Moon Seo Ha olarak Ahn Bo Hyun'un çok da istediği gibi rol yapamadığını düşünüyorum bu arada. Karakterin çok pis travmaları var demişler, anasını kaybetmiş, çocukluk aşkıyla araba kazası geçirmiş kız gözleri önünde ölmüş, bir de cesedi üstüne düşmüş öylece yaralı beklemiş demişler, babası zerre sevgi göstermemiş başından atmış demişler, babası gitmiş bir de hemen üvey anne ile evlenmiş onun şımarık oğlu da evin oğlu olmuş demişler Ahn Bo Hyun'a, haydi bakalım böyle travmalı soğuk ciddi, dışarı kapanık ama içinde hala o minik çocuk olan bir karaktersin ne yapacaksın demişler. O da tepkisiz, odun gibi durmayı tercih etmiş. Tepki yapmaya çalıştığında bile tepkisiz yani. Sabit. Bir önceki anlattığım "The Secret Romantic Guesthouse"daki Ryeoun'a da odun gibi dedim ya, inanın onun hakkını yemişim.
Ban Ji Eum karakterinin 18.hayatındaki küçük kız kardeşi
Ahn Bo Hyun bu hikayenin Moon Seo Ha'sı olamamış bu yüzden. Shin Hye Sun'ın da tüm oyunculuk yeteneklerine ve - benim gözümde - mükemmel oluşuna rağmen, o da bu hikayenin belirttiği Ban Ji Eum değil gibi. Çok genç görünmeli çünkü karakter, Ban Ji Eum olarak 20lerinin başında tazecik ve küçük görünmeli ama bir yandan da tüm o yaşadığı hayatların deneyimleriyle, hatıralarıyla içinde ve davranışlarında belli olan bir olgunluk taşımalı. Shin Hye Sun, çok üzgünüm ama genç durmuyor ki. Yani tabiki genç duruyor, öyle demek istemedim. Bu karakterin olması gereken gençlikte durmuyor. 20lerinin sonunda diye yutturabiliriz en fazla. Gerçek yaşı normalde 34, öyle çok da değil. Zaten demeye çalıştığım yaşlı duruyor da değil, ki yaşlı da olabilir bunda da sorun yok. Sadece bu karakterin çok daha genç görünmesi gerekiyorken o olmamış. Genel anlamda Shin Hye Sun gençken de öyle çok genç duran bir insan değildi zaten.
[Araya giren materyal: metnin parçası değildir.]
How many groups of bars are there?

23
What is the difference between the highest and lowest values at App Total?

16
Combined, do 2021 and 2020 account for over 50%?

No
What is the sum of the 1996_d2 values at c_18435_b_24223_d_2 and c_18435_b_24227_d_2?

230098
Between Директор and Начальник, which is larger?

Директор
Oyunculuk anlamında karakterin hakkını verebilecek bir insan evet. Ama görüntü olarak değil. Bu yüzden mesela Ban Ji Eum'ın bir önceki hayatındaki küçük kız kardeşinin büyümüş halini oynayan Ha Yoon Kyung sanki daha bir Ban Ji Eum olabilirmiş gibiydi ki o da çok küçük değil, 31 yaşında. Ama verdiği hava buydu.
Onların yanında çocuk oyuncular çok daha iyiydi bu arada. Ban Ji Eum'ın bir önceki hayatındaki hali olan 12 yaşındaki Yoon Ju Won'ı canlandıran oyuncu ile Moon Seo Ha'nın 9 yaşındaki halini canlandıran oyuncu arasındaki kimya çok daha tutmuştu yani düşünün. Ya da Ban Ji Eum'ın 9-10 yaşlarındaki halini canlandıran çocuk oyuncunun - ki baya bir yerde oynadığını görebiliriz - performansı dizinin en iyilerindendi.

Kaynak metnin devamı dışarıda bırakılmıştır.